Bei Würdigung der Gesamtumstände war vorliegend ein Ordnungsgeld in Höhe von 100.00,– € angemessen. Zwar kann dafür nicht berücksichtigt werden, dass die Schuldnerin nach dem Urteil der Kammer grundsätzlich bereits seit Mitte 2012 verpflichtet gewesen wäre, die IP-Klausel im Sinne der gerichtlichen Beanstandungen zu abzuändern. Denn eine Zuwiderhandlung gegen die Unterlassungsverpflichtung war im Rechtssinne erst relevant, als das Urteil (vorläufig) vollstreckbar war. Da der Gläubiger zu keinem Zeitpunkt die zur (vorläufigen) Vollstreckung angeordnete Sicherheitsleistung erbracht hat, war dies erst mit entsprechender (Teil-) Rechtskraft des Urteils – mithin am 18. Juni 2015 – der Fall. Trotzdem ist die erhebliche Ordnungsmaßnahme dadurch gerechtfertigt, dass die nunmehr verwendete – das Verbot verletzende – Klausel – eine sehr große Anzahl von Nutzern betrifft und deren Rechte ganz erheblich einschränkt. Im Übrigen erfolgte die endgültige Bestätigung des Verbots aufgrund der Nichtzulassungsentscheidung des Bundesgerichtshofes vom 1. Oktober 2015 für die Schuldnerin nicht völlig unerwartet, so dass sie die danach erforderlichen Änderungen bereits soweit hätte vorbereiten können, dass diese jedenfalls zum Zeitpunkt des hier angegriffenen Verstoßes im Dezember 2015 abgeschlossen gewesen waren.
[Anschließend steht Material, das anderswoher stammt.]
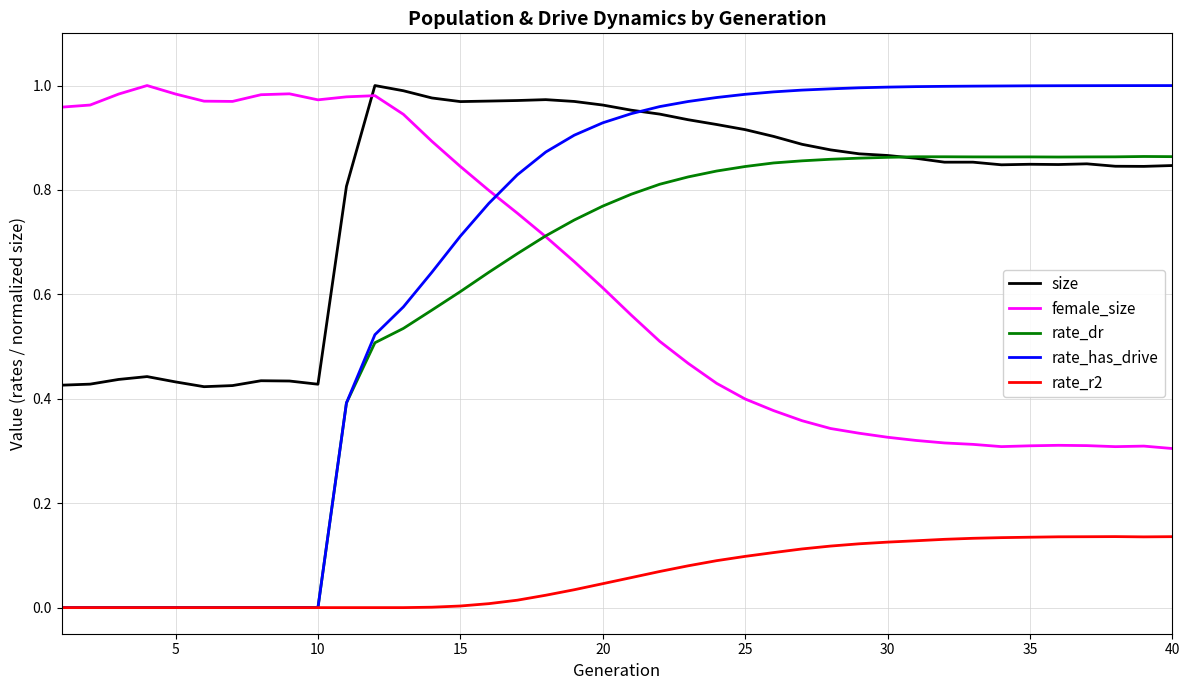

Which series has the widest spread of values?

rate_has_drive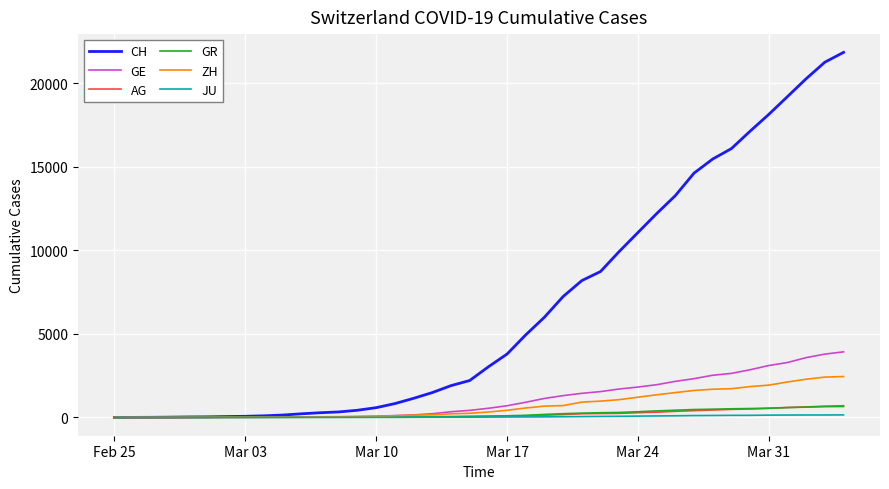

Is this an area chart (filled region under the line)?

No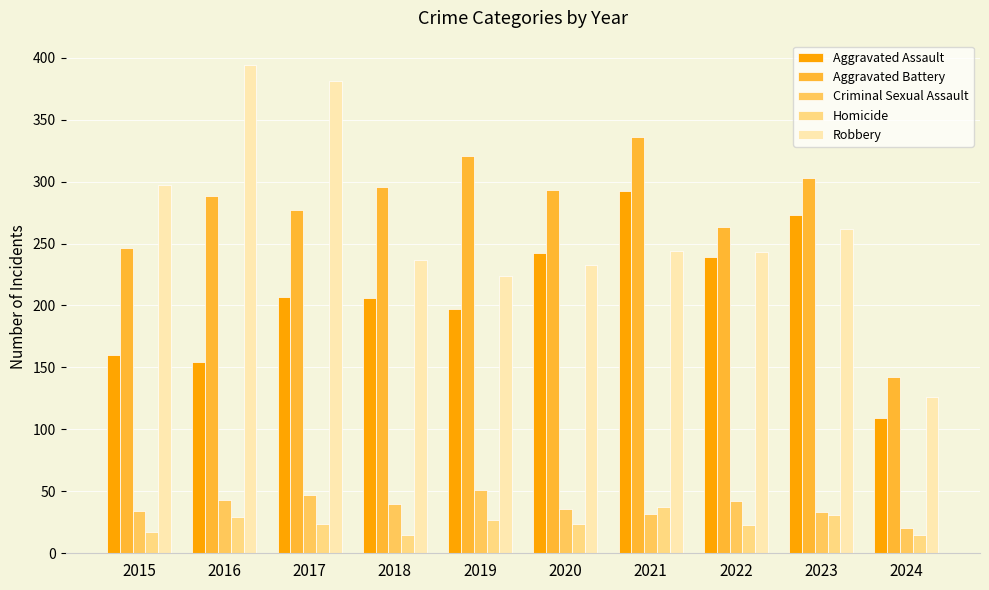

Which series has the widest spread of values?

Robbery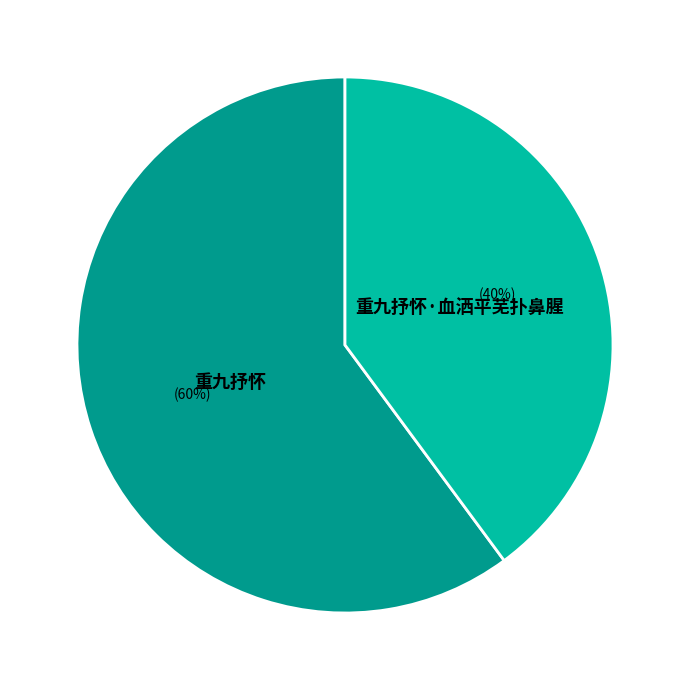

What is the largest slice in the pie chart?

重九抒怀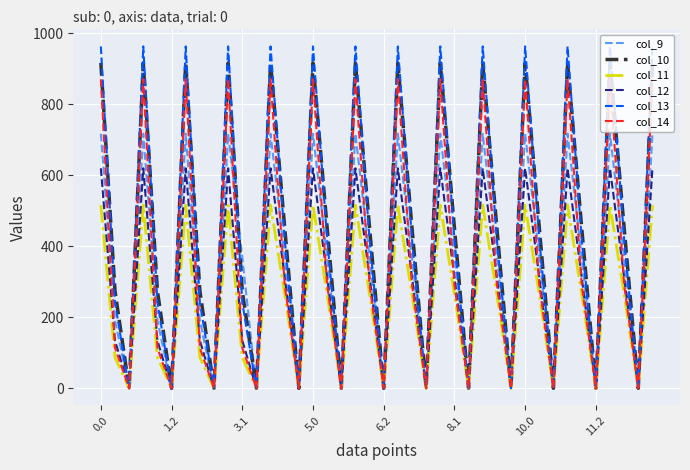

How many lines are shown in the chart?

6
Die Beibehaltung einer Klausel mit dem gerichtlich beanstandeten Inhalt lässt dem gegenüber erkennen, dass die Schuldnerin das gerichtliche Verbot nicht ausreichend ernst genommen hat. Die erforderliche Sanktion dieses Verhaltens muss auch für die wirtschaftlich starke Schuldnerin zumindest spürbar sein.

Die Kostenentscheidung beruht auf §§ 891 S. 3, 91 ZPO. Der Verfahrenswert war nach ständiger Rechtsprechung der Berliner Wettbewerbskammern in Höhe des verhängten Ordnungsgeldes zu verhängen, da dieses den ansonsten maßgeblichen Wert, nämlich 1/6 des Wertes des vorangegangenen Erkenntnisverfahrens deutlich übersteigt.